Sales of film titles slows, but rentals rise
When even “The Dark Knight” is expected to sell fewer discs than earlier blockbusters, it’s clear that something is going on.
For the first half of the year, the homevid biz was holding steady despite a tough economy.
But sales started to lag as weeks, then months, went by without the arrival of a major B.O. hit on disc. (“National Treasure 2,” debuting May 20, was the last one with a domestic B.O. topping $100 million.)
The vid biz is looking for the crop of summer smashes to boost fourth-quarter revs, but theatricals do not pack the same punch they did at the height of the DVD market.
Homevid divisions are working to combat softening sales: During the crucial year-end period, they will be ramping up TV and catalog offerings; pushing Blu-ray any way possible; and promoting embedded digital copies as a purchase sweetener.
The jury’s still out on whether these efforts — or the boffo slate — will be enough to stave off another annual decline.
Rentals are up, but that may mean fewer consumers are buying DVDs in a weak economy. However, sales of catalog and TV series on DVD are robust, suggesting that sagging DVD movie sales may be due to the maturity of the business — and to the quality of the titles.
Retailers and distribs are hoping the summer hits will counteract that.
“Sex and the City” is the first major summer hit to arrive on Sept. 23, followed by “Iron Man” the next week and a steady stream until the end of the year. Every major summer movie is expected to arrive on disc before the holidays, including “The Dark Knight,” which is expected Dec. 9.
Studios rely on homevid coin to cover rising production and marketing costs, and homevid execs believe Blu-ray will eventually boost that equation, but in the meantime, the bottom line is getting squeezed.
“None of the studios are making their marks,” an industry research analyst states. “Week to week, there have been double-digit declines.”

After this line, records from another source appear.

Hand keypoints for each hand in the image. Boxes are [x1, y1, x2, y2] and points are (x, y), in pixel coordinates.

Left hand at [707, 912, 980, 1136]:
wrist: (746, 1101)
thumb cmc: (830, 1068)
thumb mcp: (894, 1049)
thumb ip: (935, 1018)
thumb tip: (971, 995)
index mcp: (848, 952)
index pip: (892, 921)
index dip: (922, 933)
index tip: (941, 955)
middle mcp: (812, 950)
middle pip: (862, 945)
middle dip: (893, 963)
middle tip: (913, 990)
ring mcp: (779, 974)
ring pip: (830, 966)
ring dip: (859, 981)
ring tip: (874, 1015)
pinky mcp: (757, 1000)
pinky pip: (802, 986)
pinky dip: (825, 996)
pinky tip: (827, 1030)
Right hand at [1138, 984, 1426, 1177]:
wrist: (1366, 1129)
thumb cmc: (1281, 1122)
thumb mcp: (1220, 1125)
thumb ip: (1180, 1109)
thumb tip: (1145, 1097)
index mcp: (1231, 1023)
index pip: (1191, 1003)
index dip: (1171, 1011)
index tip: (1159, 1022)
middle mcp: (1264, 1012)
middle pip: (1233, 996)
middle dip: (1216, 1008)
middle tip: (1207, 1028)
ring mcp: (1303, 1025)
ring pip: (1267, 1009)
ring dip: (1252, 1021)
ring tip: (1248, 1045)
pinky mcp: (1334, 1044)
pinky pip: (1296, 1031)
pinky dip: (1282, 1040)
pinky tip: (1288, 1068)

This analyst called the week ended Aug. 17 “one of the worst I’ve ever seen in this business.” The top theatrical release that week, which fell during the Olympics, was “Smart People” with less than $10 million at the domestic box office.
Even the most bullish execs will concede this summer’s light DVD slate exacerbated declining new release fortunes. The ongoing deterioration is creating a ripple effect throughout the industry.
Part of this summer’s slump is a domino effect from the weak spring. There was no big hit like “300,” which sold well when it arrived on disc late last July. “Harold & Kumar Escape From Guantanamo Bay,” “Step Up 2” and “21” are among the bigger recent releases during a traditionally slow period for the vid biz.
But even before the summer, new release sales were trending downward. According to analyst Tom Adams, “there was another decline, and a fairly substantial one at that,” for theatricals debuting on disc the first half of the year. He says the average overall perf was down 12% in first half, and he expects further declines through the end of the year, although he expects the sheer number of year-end releases to offset individual shortfalls.
“Certainly there are great titles out there,” says Paramount Home Video topper Kelley Avery, who is preparing “Iron Man,” “Indiana Jones and the Kingdom of the Crystal Skull” and “Kung Fu Panda” for their disc debut, along with other goodies.
She points out that big hits tend to lift the overall DVD biz because consumers often buy more than one disc at a time, giving studios “a great opportunity to draft great catalog and TV series off theatrical hits.”
Execs pooh-pooh the notion that cash-strapped consumers won’t buy as many discs as they might during more flush times, arguing that DVD and Blu-ray discs are a bargain compared to many entertainment alternatives. Adams studied the effect of past recessions and says they never harmed home entertainment. During the previous downturn in 2001, DVD sales actually exploded.
“Entertainment, interestingly enough, is considered essential,” he says. “Overall spending is not squeezed down with all the choices. It probably keeps it flat.”
“We’re exactly where we thought we would be,” says Ron Schwartz, g.m. and exec VP of Lionsgate Home Entertainment. “This industry continues to remain extremely resilient, even in tough times.”
Adams acknowledges some consumers might hold off converting to Blu-ray because of the high cost of entry (the lowest-priced Blu-ray player is about $300, compared to $25 for a conventional DVD player) — but format sales continue to grow at projected rates.
His firm projects that 33 million Blu-ray discs will be sold by the end of year, a sizable gain from the 5 million discs sold a year ago when the high-def format battle was still under way. Studio execs project between $750 million and $1 billion in Blu-ray sales this year, with the majority coming in the fourth quarter.
To boost Blu-ray further, many studios are planning to promote BD Live features on their discs. Disney has several major Blu-ray bows with those social networking options, starting with “Sleeping Beauty.”
Blu-ray could make or break the year for homevid divisions, but even if it doesn’t lift industry fortunes in 2008, homevid execs expect renewed vigor in the coming years. In the meantime, they’re pumping out catalog and TV series by the score.
Another “Casablanca” reissue or first season of “Nash Bridges,” anyone?